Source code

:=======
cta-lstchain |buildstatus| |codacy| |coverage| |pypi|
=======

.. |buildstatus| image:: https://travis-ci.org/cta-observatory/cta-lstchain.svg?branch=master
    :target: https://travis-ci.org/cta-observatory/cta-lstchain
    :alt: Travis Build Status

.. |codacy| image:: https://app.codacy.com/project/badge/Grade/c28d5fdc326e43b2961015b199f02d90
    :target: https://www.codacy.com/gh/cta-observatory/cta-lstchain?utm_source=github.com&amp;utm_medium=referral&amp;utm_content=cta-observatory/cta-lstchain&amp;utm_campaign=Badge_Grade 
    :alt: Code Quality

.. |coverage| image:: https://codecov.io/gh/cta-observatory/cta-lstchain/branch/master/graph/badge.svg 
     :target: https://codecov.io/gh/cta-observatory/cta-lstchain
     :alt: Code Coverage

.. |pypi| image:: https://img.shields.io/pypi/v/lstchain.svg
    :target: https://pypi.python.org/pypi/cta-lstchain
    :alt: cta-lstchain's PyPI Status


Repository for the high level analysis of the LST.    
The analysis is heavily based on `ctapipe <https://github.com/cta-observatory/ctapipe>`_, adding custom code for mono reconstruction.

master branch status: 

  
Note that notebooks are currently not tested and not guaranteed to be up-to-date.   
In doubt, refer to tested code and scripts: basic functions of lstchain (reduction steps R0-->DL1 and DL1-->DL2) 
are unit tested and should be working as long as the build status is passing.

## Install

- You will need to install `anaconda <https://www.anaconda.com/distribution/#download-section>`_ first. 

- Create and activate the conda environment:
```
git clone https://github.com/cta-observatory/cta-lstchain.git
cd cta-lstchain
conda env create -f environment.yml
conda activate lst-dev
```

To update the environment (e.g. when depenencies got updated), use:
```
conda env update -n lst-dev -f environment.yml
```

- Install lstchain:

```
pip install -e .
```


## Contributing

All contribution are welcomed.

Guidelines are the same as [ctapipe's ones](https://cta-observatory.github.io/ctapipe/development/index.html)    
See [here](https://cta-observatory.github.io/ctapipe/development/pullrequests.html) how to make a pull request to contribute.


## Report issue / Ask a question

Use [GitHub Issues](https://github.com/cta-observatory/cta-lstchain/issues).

• [What is being asked]
Which of the lines above contain "observatory"? Return them all.

• [Response]
.. |buildstatus| image:: https://travis-ci.org/cta-observatory/cta-lstchain.svg?branch=master
    :target: https://travis-ci.org/cta-observatory/cta-lstchain
    :target: https://www.codacy.com/gh/cta-observatory/cta-lstchain?utm_source=github.com&amp;utm_medium=referral&amp;utm_content=cta-observatory/cta-lstchain&amp;utm_campaign=Badge_Grade 
.. |coverage| image:: https://codecov.io/gh/cta-observatory/cta-lstchain/branch/master/graph/badge.svg 
     :target: https://codecov.io/gh/cta-observatory/cta-lstchain
The analysis is heavily based on `ctapipe <https://github.com/cta-observatory/ctapipe>`_, adding custom code for mono reconstruction.
git clone https://github.com/cta-observatory/cta-lstchain.git
Guidelines are the same as [ctapipe's ones](https://cta-observatory.github.io/ctapipe/development/index.html)    
See [here](https://cta-observatory.github.io/ctapipe/development/pullrequests.html) how to make a pull request to contribute.
Use [GitHub Issues](https://github.com/cta-observatory/cta-lstchain/issues).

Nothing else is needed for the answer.